____ Input

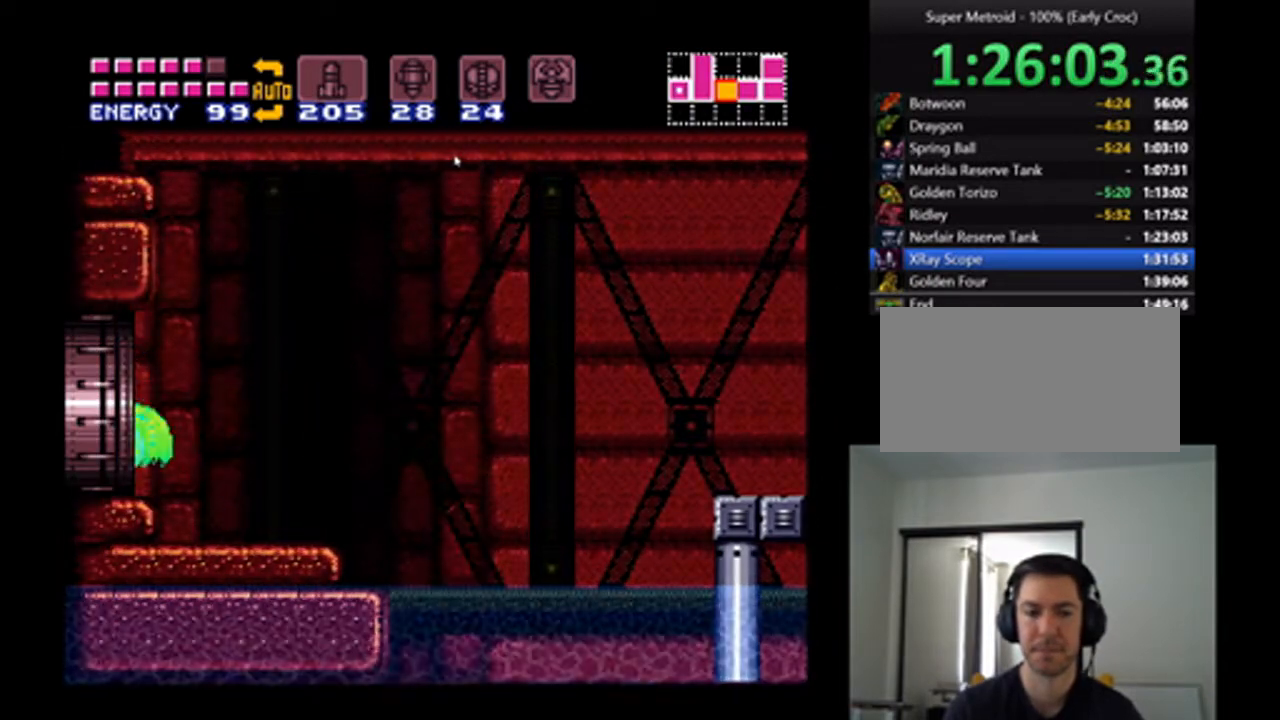
{"buttons": ["A"], "events": [[300, "DPAD_LEFT", "up"]]}
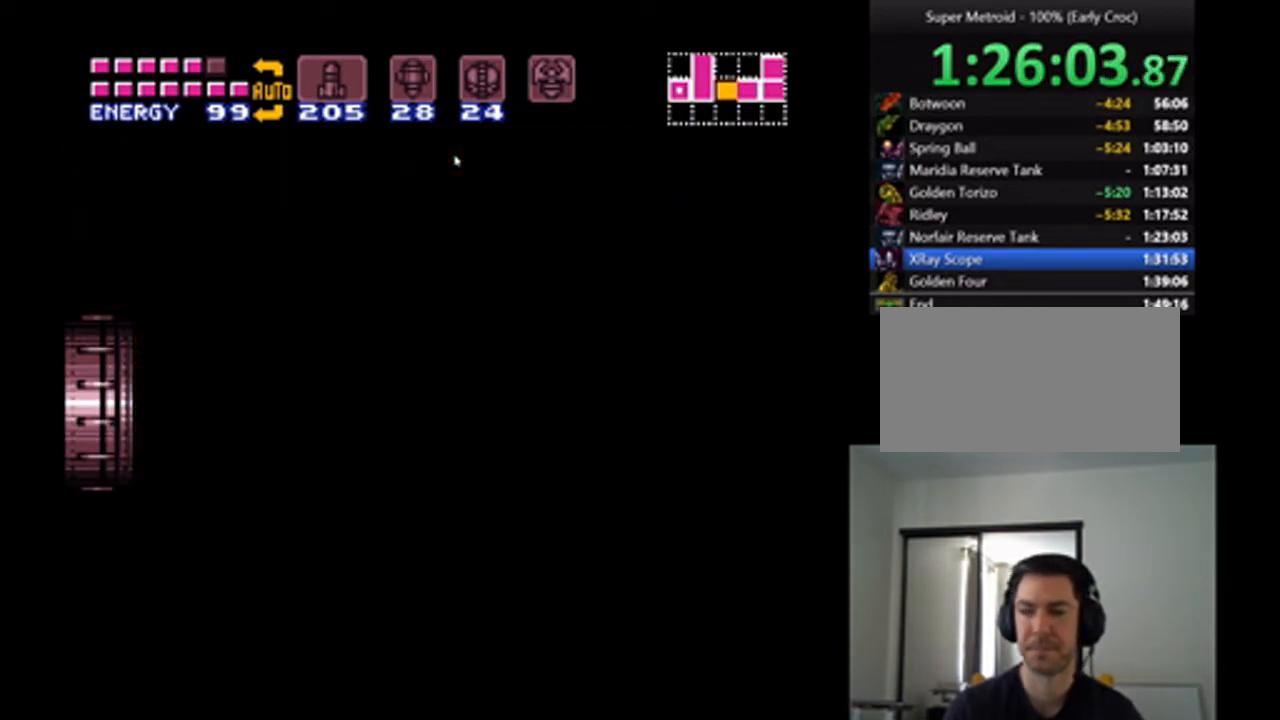
{"buttons": ["A", "DPAD_LEFT"], "events": [[100, "DPAD_LEFT", "down"]]}
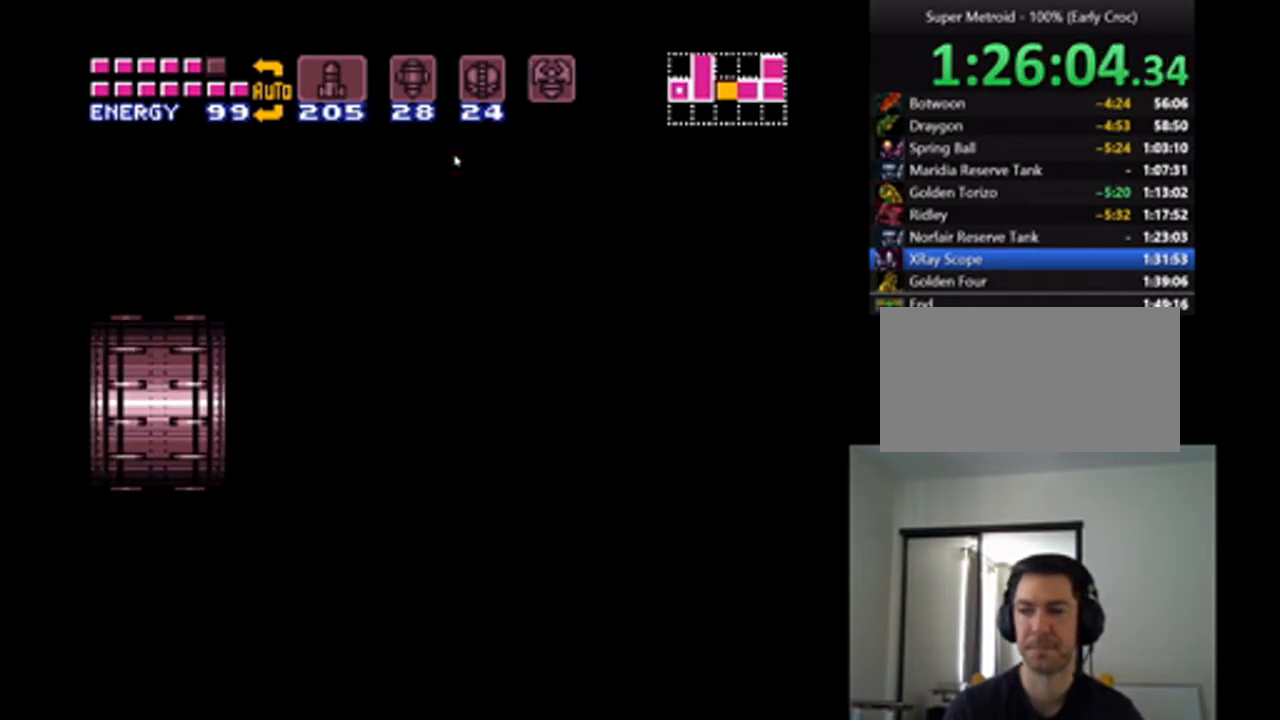
{"buttons": ["A", "DPAD_LEFT"], "events": []}
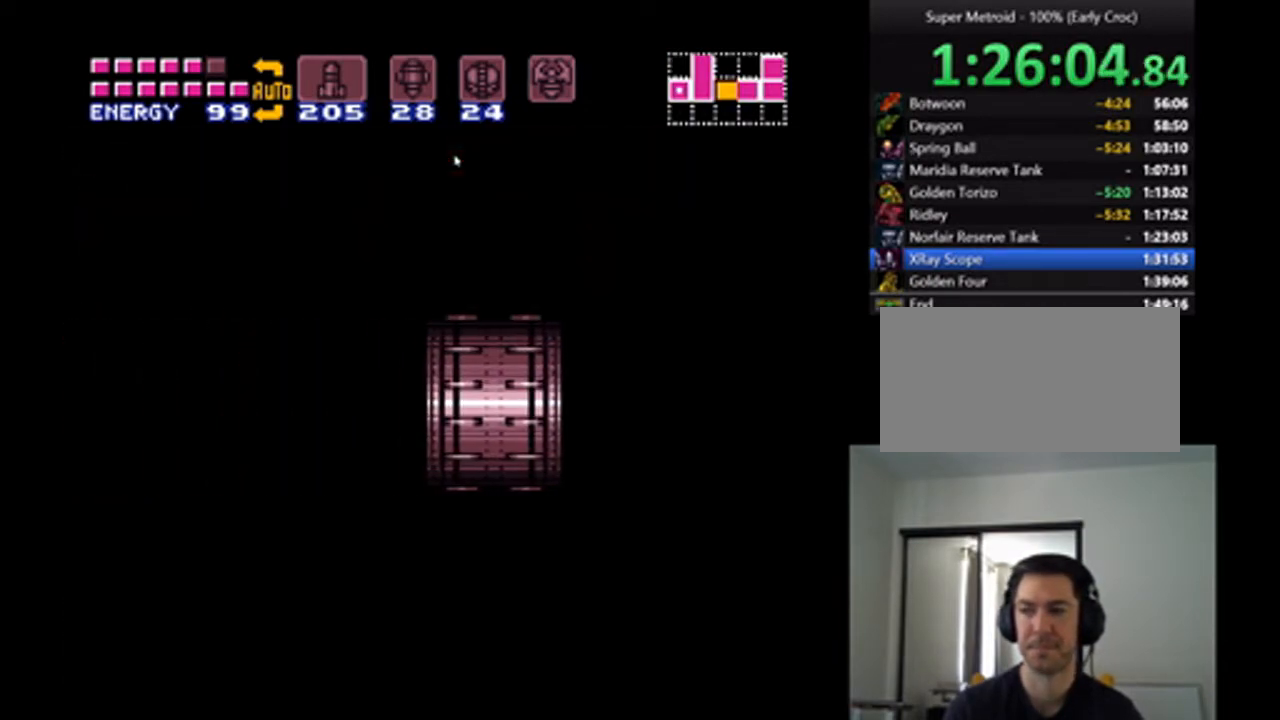
{"buttons": ["A", "DPAD_LEFT"], "events": []}
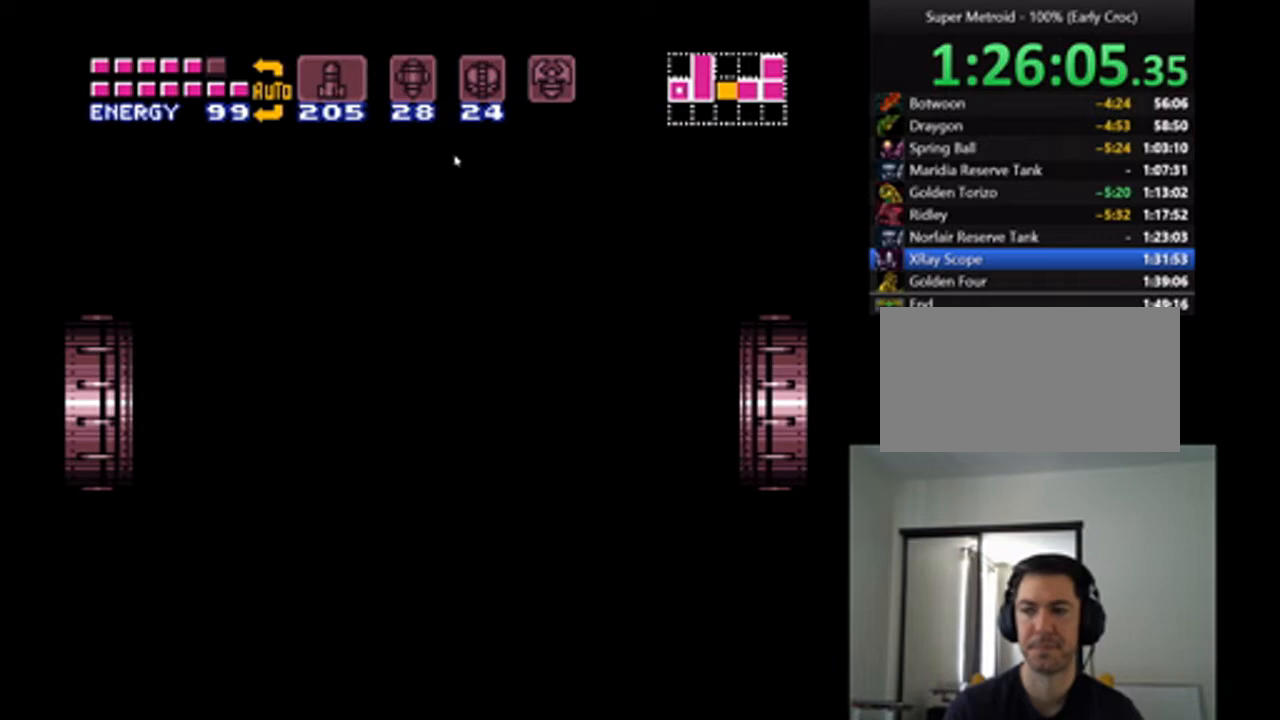
{"buttons": ["A", "DPAD_LEFT"], "events": []}
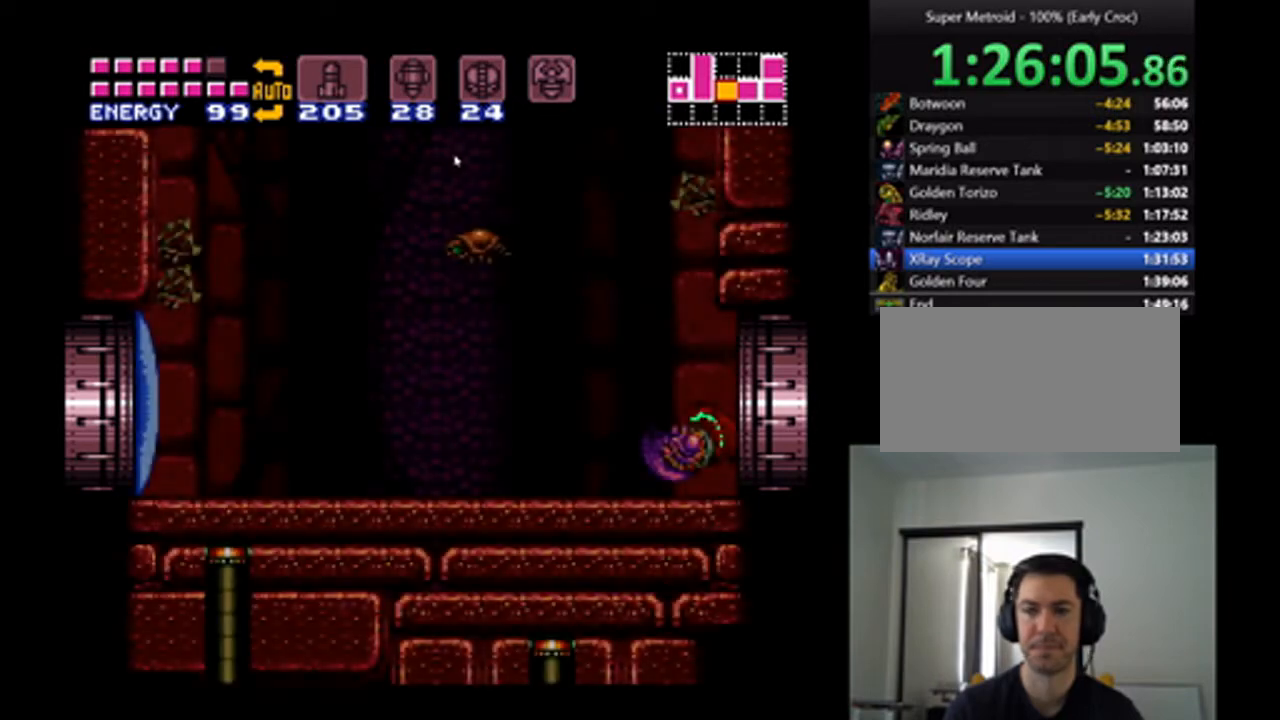
{"buttons": ["A", "DPAD_LEFT"], "events": []}
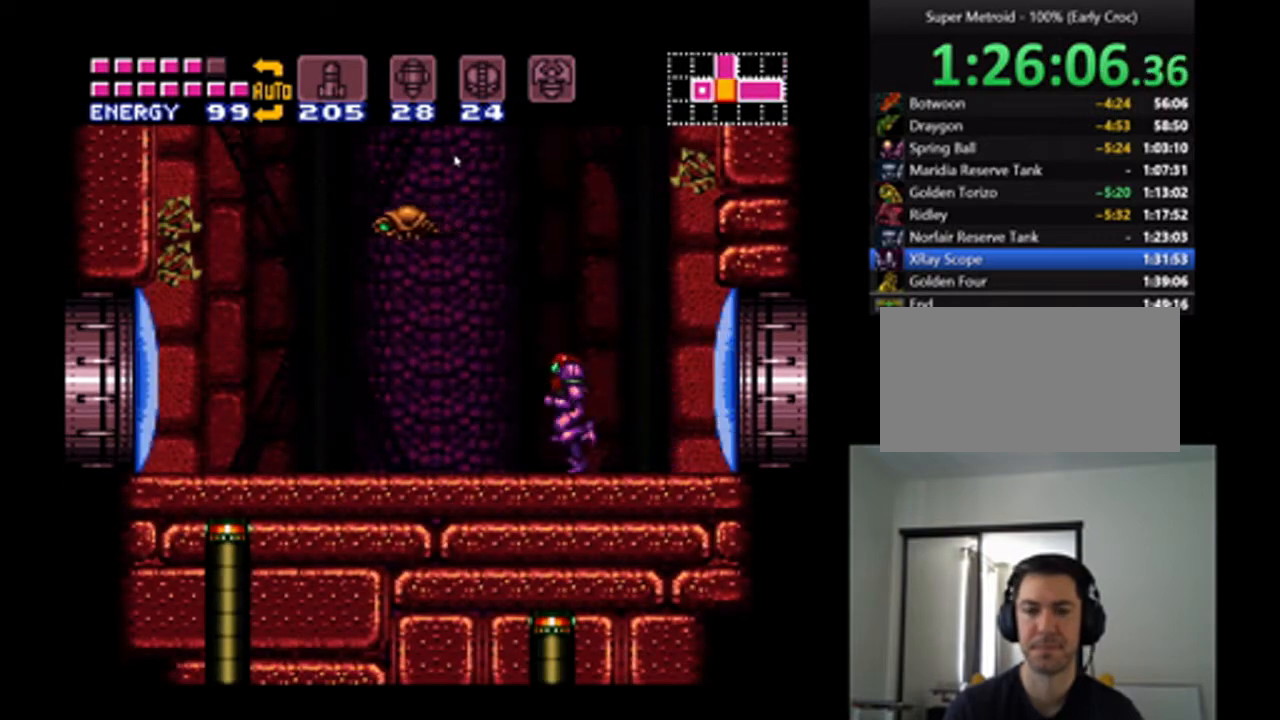
{"buttons": ["A", "DPAD_RIGHT"], "events": [[33, "DPAD_LEFT", "up"], [133, "DPAD_RIGHT", "down"]]}
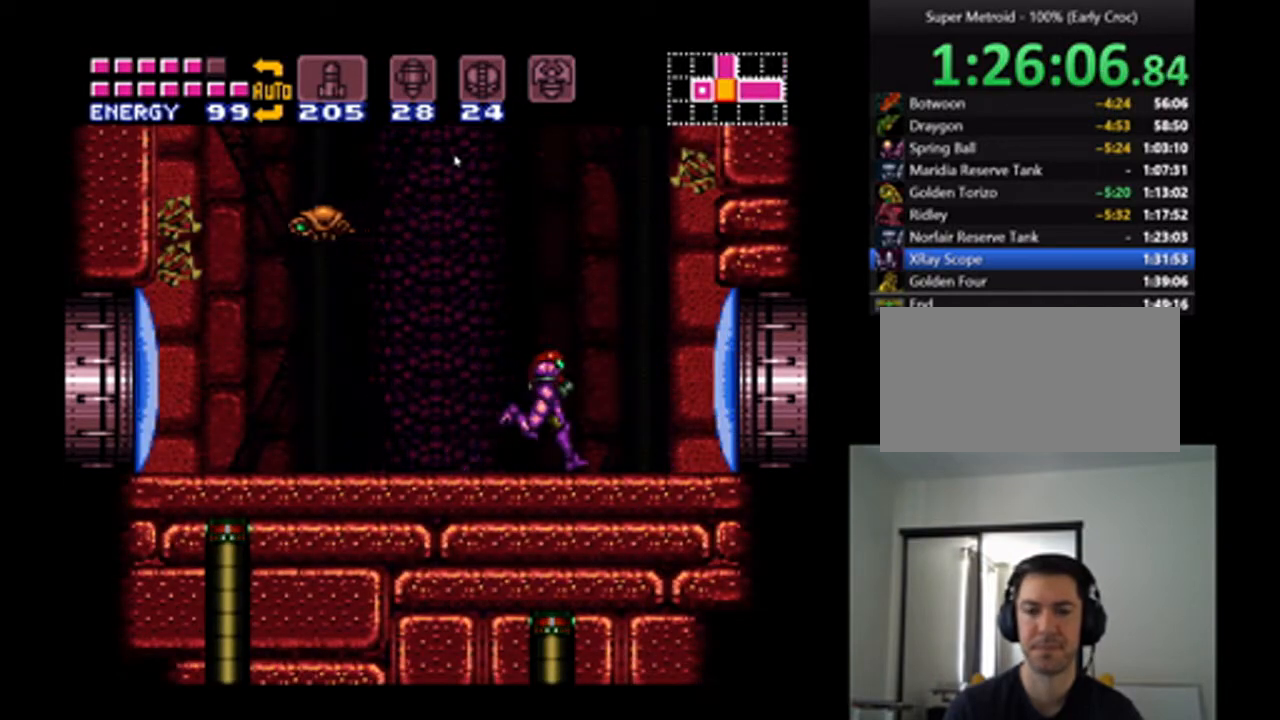
{"buttons": ["A", "B", "DPAD_RIGHT"], "events": [[100, "B", "down"], [233, "DPAD_RIGHT", "up"], [333, "DPAD_LEFT", "down"], [367, "B", "up"], [433, "B", "down"], [467, "DPAD_LEFT", "up"], [500, "DPAD_RIGHT", "down"]]}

________

_Exercise brief:_
From the records, copy every line that has the string "down" in it.

_Answer section:_
{"buttons": ["A", "DPAD_LEFT"], "events": [[100, "DPAD_LEFT", "down"]]}
{"buttons": ["A", "DPAD_RIGHT"], "events": [[33, "DPAD_LEFT", "up"], [133, "DPAD_RIGHT", "down"]]}
{"buttons": ["A", "B", "DPAD_RIGHT"], "events": [[100, "B", "down"], [233, "DPAD_RIGHT", "up"], [333, "DPAD_LEFT", "down"], [367, "B", "up"], [433, "B", "down"], [467, "DPAD_LEFT", "up"], [500, "DPAD_RIGHT", "down"]]}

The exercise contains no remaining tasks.